### Data excerpts
/---

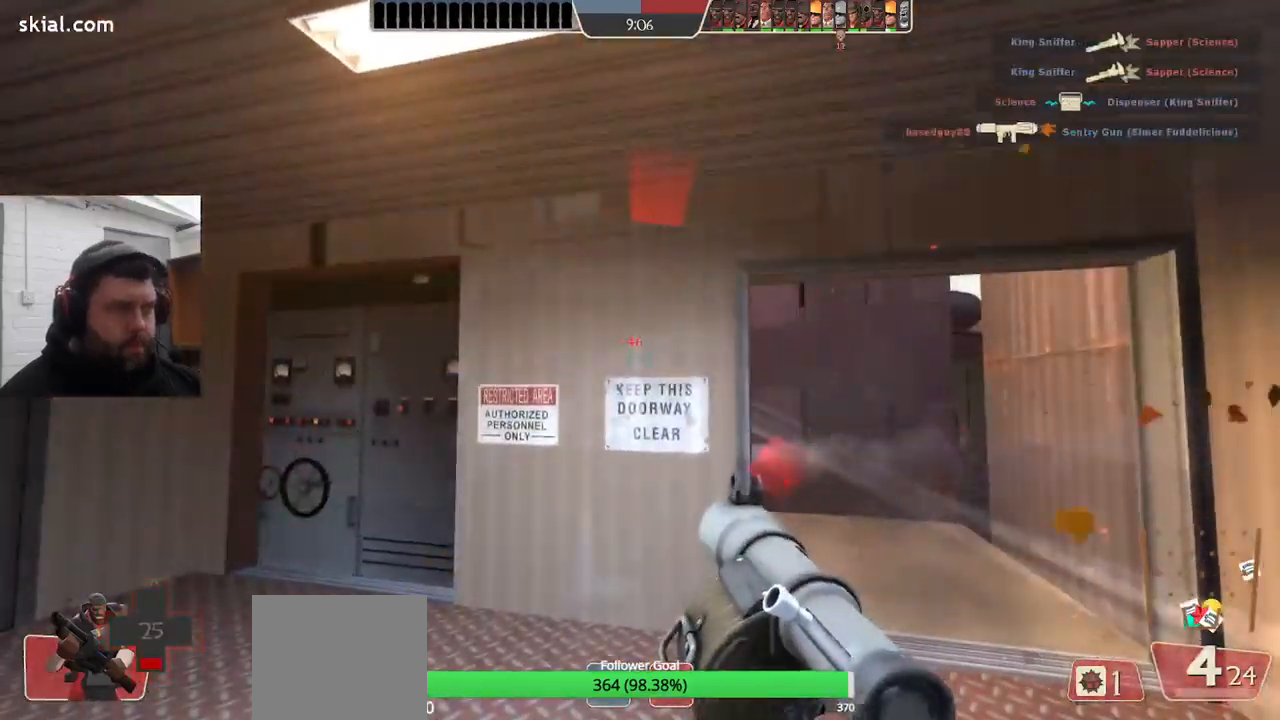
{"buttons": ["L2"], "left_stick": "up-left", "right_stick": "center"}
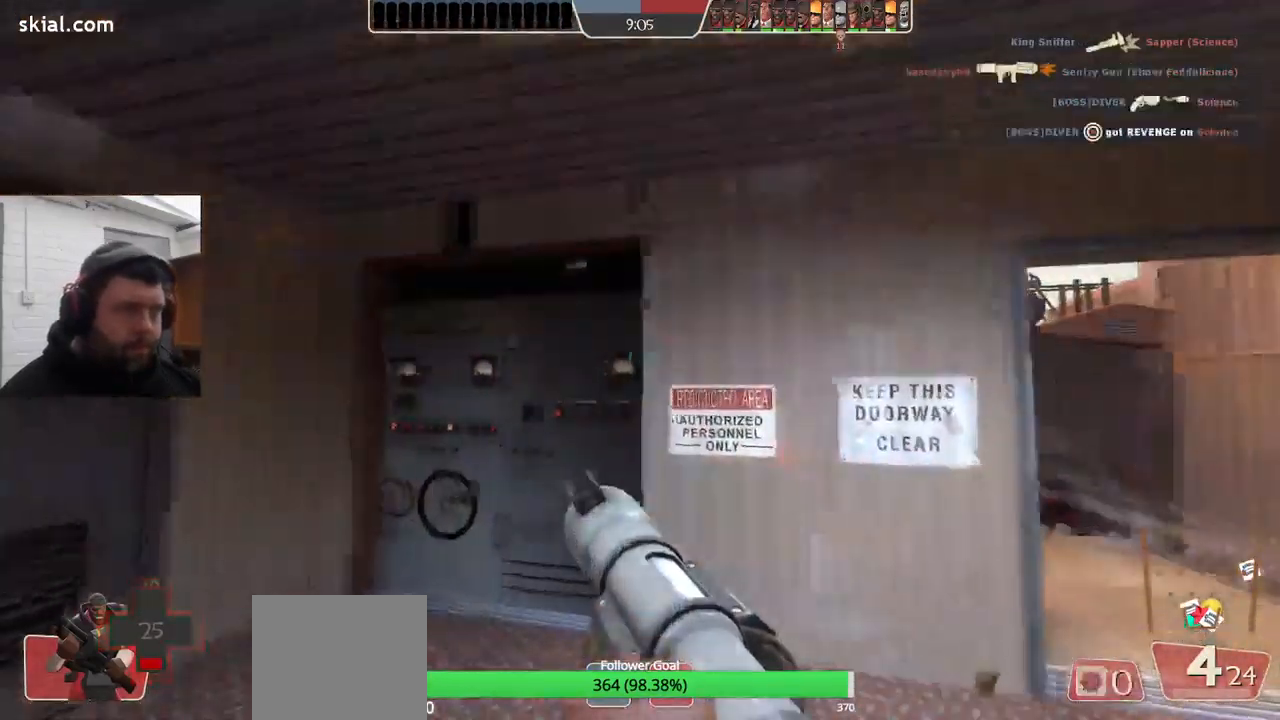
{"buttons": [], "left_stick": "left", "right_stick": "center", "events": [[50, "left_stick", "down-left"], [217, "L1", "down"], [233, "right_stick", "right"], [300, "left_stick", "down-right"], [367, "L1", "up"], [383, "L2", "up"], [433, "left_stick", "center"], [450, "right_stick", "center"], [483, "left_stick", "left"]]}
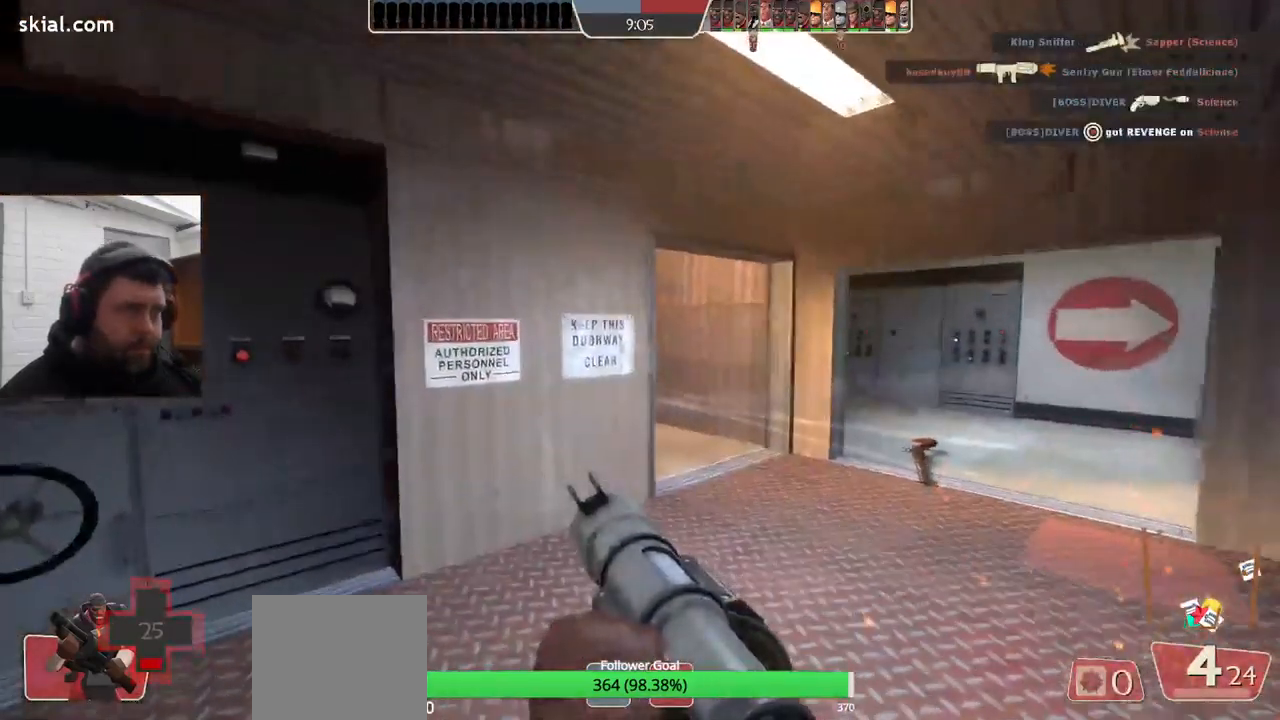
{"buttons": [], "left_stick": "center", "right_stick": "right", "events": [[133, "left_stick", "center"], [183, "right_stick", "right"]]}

\---
/---

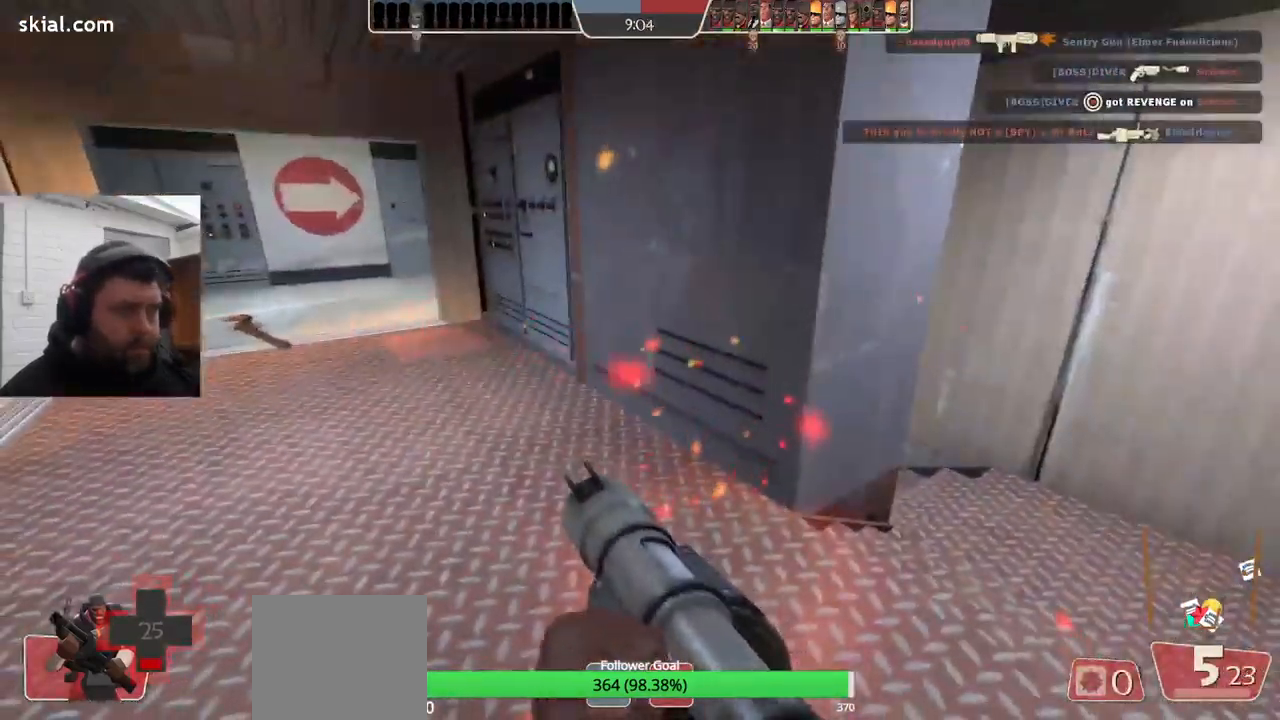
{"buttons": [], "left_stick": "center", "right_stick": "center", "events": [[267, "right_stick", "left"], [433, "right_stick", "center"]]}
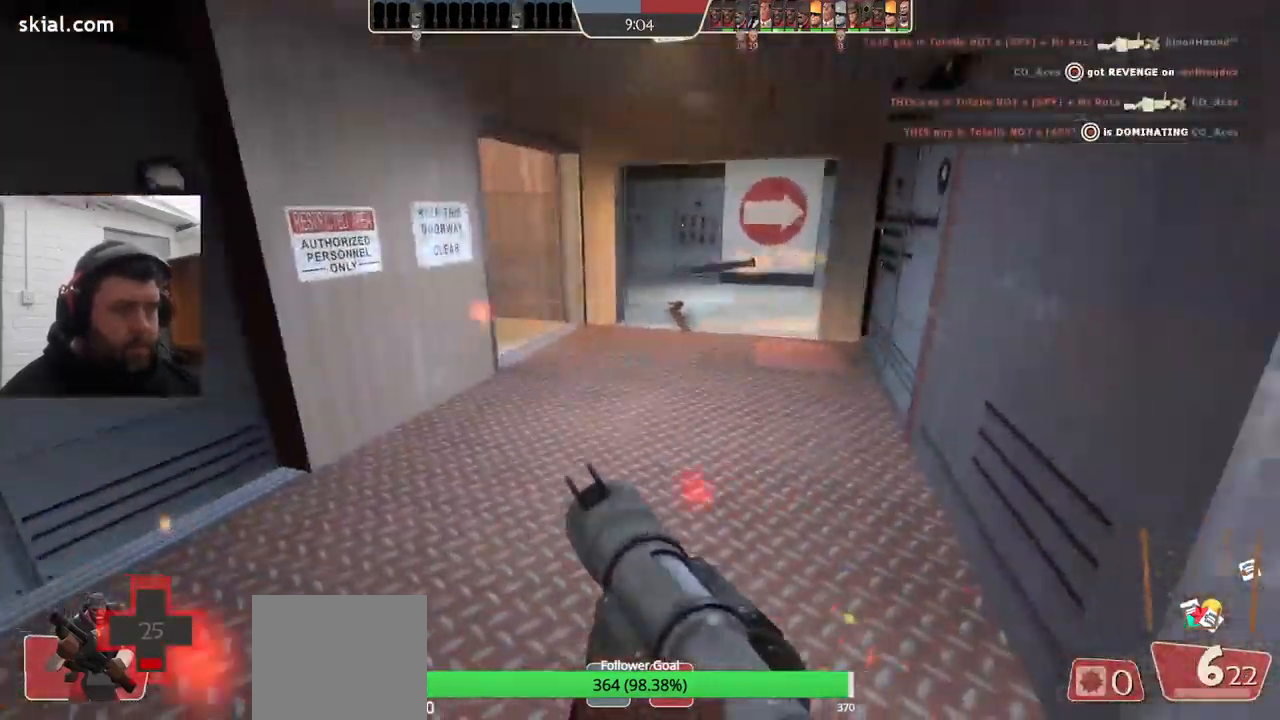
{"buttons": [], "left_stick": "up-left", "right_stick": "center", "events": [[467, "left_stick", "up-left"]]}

\---

### What is needed
Which lines in the records contain the word "events"? Copy each one.

### Result
{"buttons": [], "left_stick": "left", "right_stick": "center", "events": [[50, "left_stick", "down-left"], [217, "L1", "down"], [233, "right_stick", "right"], [300, "left_stick", "down-right"], [367, "L1", "up"], [383, "L2", "up"], [433, "left_stick", "center"], [450, "right_stick", "center"], [483, "left_stick", "left"]]}
{"buttons": [], "left_stick": "center", "right_stick": "right", "events": [[133, "left_stick", "center"], [183, "right_stick", "right"]]}
{"buttons": [], "left_stick": "center", "right_stick": "center", "events": [[267, "right_stick", "left"], [433, "right_stick", "center"]]}
{"buttons": [], "left_stick": "up-left", "right_stick": "center", "events": [[467, "left_stick", "up-left"]]}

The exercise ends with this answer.